Podemos realmente afirmar, como Foucault essencialmente o faz, que a verdade objetiva é uma ficção? Vamos ver. Posso acreditar que sou um pássaro e que posso voar, mas se pular da beira de um penhasco, essa ideia vai desabar comigo. Posso imaginar que sou um multimilionário. Mas se eu entrar em um banco exigindo sacar um milhão de libras, o gerente certamente me perguntará quanto LSD eu consumi. Se algum pós-modernista deseja provar que estamos errados, nós o convidamos educadamente a tentar um desses dois experimentos. A prática logo nos dirá quem está certo e quem está errado!

Na Europa, durante a Idade Média e até o século 18, era uma crença comum que a Terra foi criada por Deus alguns milhares de anos atrás. Mas a ciência dissipou totalmente essa crença. Hoje essa ideia só existe na base da fé. Rejeitar a verdade objetiva no final equivale a reduzir todo o conhecimento humano ao nível da fé e da superstição – isto é, nos traz de volta ao pântano da religião.

Ao contrário da fé, toda a ciência se baseia na proposição de que um mundo natural existe independentemente de nossas ideias e que nossas ideias são capazes de refletir fenômenos naturais. A verdade, portanto, existe objetivamente, isto é, independentemente das mentes dos seres humanos individuais. Negar isso é o mesmo que negar a ciência, o que, como veremos, é exatamente o que os pós-modernistas fazem.

O pós-modernismo eleva a subjetividade a um princípio absoluto. Disto deduz que o pensamento em geral é limitado e parcial, portanto, não pode atingir a verdade objetiva. Para o acadêmico tacanho, o mundo está parado na ponta do seu nariz, ou pelo menos na porta da sala do seminário. O professor universitário produz apenas palavras. Essas são a soma total de seu mundo, seu ambiente natural o único ambiente que ele conhecem. É isso que explica a obsessão dos pós-modernistas por palavras e linguagem. Também explica a extrema estreiteza de sua visão e a pobreza de seu pensamento.

### LISTAGEM DE DADOS
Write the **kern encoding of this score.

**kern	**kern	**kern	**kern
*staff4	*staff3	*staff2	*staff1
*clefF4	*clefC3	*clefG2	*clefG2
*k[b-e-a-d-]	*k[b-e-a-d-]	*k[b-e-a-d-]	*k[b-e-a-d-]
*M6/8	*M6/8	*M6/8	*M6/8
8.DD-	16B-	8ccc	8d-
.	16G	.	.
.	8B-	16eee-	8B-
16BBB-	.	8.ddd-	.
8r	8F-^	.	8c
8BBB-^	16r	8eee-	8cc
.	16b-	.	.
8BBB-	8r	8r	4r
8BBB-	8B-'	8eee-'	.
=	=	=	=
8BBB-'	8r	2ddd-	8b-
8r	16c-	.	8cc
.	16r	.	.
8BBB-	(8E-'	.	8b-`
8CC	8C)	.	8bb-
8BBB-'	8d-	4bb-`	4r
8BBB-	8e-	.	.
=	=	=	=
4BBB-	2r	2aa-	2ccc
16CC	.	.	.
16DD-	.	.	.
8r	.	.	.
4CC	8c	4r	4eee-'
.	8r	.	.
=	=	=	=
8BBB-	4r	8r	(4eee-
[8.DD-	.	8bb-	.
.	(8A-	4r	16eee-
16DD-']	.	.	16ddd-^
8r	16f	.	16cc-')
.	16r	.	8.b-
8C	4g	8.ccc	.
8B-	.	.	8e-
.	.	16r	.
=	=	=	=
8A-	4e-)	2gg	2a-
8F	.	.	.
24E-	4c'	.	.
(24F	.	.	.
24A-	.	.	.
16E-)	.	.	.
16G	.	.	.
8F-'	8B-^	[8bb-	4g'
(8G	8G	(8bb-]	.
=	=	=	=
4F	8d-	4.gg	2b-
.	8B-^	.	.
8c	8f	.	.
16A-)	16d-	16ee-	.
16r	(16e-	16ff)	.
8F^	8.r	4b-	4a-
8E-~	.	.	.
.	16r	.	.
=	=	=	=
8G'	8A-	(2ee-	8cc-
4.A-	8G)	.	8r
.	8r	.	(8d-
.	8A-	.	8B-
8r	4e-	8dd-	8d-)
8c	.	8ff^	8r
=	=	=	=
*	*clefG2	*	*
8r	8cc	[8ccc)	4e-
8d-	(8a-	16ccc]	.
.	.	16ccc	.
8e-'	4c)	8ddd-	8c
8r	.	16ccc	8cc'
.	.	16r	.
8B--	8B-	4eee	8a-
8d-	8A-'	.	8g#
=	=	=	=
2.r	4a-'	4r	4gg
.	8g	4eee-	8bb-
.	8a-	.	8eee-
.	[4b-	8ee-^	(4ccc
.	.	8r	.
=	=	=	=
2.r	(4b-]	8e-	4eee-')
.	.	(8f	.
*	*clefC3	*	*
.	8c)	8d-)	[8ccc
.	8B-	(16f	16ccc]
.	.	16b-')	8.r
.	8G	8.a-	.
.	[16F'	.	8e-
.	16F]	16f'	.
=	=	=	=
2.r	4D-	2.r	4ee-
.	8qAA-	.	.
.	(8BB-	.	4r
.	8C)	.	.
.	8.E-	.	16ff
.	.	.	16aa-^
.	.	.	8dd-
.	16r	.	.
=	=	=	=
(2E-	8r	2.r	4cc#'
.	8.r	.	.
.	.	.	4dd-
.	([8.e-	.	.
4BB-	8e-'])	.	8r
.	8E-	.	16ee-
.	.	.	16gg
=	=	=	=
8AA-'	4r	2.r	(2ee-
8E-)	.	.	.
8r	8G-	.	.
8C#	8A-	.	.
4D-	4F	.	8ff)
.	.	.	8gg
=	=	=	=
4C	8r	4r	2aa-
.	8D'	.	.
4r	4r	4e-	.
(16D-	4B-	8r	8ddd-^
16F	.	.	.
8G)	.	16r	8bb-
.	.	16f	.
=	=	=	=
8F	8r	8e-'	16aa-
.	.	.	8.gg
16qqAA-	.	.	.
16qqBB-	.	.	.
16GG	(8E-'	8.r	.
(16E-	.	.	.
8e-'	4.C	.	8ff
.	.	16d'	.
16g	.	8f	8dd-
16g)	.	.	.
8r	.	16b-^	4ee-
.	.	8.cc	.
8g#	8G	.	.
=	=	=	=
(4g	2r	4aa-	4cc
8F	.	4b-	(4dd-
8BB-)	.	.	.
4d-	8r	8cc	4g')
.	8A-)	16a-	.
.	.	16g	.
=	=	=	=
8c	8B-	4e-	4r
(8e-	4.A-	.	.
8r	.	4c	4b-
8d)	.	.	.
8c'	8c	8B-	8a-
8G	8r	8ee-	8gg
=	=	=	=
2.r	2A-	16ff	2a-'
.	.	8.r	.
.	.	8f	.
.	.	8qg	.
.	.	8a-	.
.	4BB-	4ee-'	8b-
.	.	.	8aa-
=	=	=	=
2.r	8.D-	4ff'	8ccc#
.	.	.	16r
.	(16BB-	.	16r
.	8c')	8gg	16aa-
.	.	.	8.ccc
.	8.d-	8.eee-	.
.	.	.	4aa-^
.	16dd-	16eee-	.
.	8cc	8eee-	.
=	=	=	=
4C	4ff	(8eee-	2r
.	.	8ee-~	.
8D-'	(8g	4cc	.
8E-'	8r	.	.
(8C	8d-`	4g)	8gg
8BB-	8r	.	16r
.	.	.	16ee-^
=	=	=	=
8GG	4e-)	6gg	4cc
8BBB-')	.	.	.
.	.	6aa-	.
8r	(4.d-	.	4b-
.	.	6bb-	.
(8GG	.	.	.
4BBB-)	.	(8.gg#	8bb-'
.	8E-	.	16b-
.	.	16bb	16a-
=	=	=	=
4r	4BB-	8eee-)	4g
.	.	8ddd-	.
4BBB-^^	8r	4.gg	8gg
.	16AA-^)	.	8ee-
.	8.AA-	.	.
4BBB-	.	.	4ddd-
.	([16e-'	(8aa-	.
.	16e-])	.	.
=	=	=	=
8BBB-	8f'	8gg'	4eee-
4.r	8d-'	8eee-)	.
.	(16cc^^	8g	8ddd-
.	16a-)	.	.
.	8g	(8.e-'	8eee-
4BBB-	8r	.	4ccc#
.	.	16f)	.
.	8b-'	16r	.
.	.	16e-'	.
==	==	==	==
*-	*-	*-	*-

### OBJETIVO A
Você pode transcrever literalmente, do trecho sobre o pós-modernismo, a parte que se abre com as palavras "O pós-modernismo eleva" e se fecha com "de seu pensamento."?
### OBJETIVO B
Quais linhas da listagem contêm a sequência "kern"? Devolva todas elas, levando em conta a diferença entre maiúsculas e minúsculas.
O trecho sobre o pós-modernismo e a listagem são materiais independentes entre si.

### RESOLUÇÃO DO EXERCÍCIO A
O pós-modernismo eleva a subjetividade a um princípio absoluto. Disto deduz que o pensamento em geral é limitado e parcial, portanto, não pode atingir a verdade objetiva. Para o acadêmico tacanho, o mundo está parado na ponta do seu nariz, ou pelo menos na porta da sala do seminário. O professor universitário produz apenas palavras. Essas são a soma total de seu mundo, seu ambiente natural o único ambiente que ele conhecem. É isso que explica a obsessão dos pós-modernistas por palavras e linguagem. Também explica a extrema estreiteza de sua visão e a pobreza de seu pensamento.

### RESOLUÇÃO DO EXERCÍCIO B
Write the **kern encoding of this score.
**kern	**kern	**kern	**kern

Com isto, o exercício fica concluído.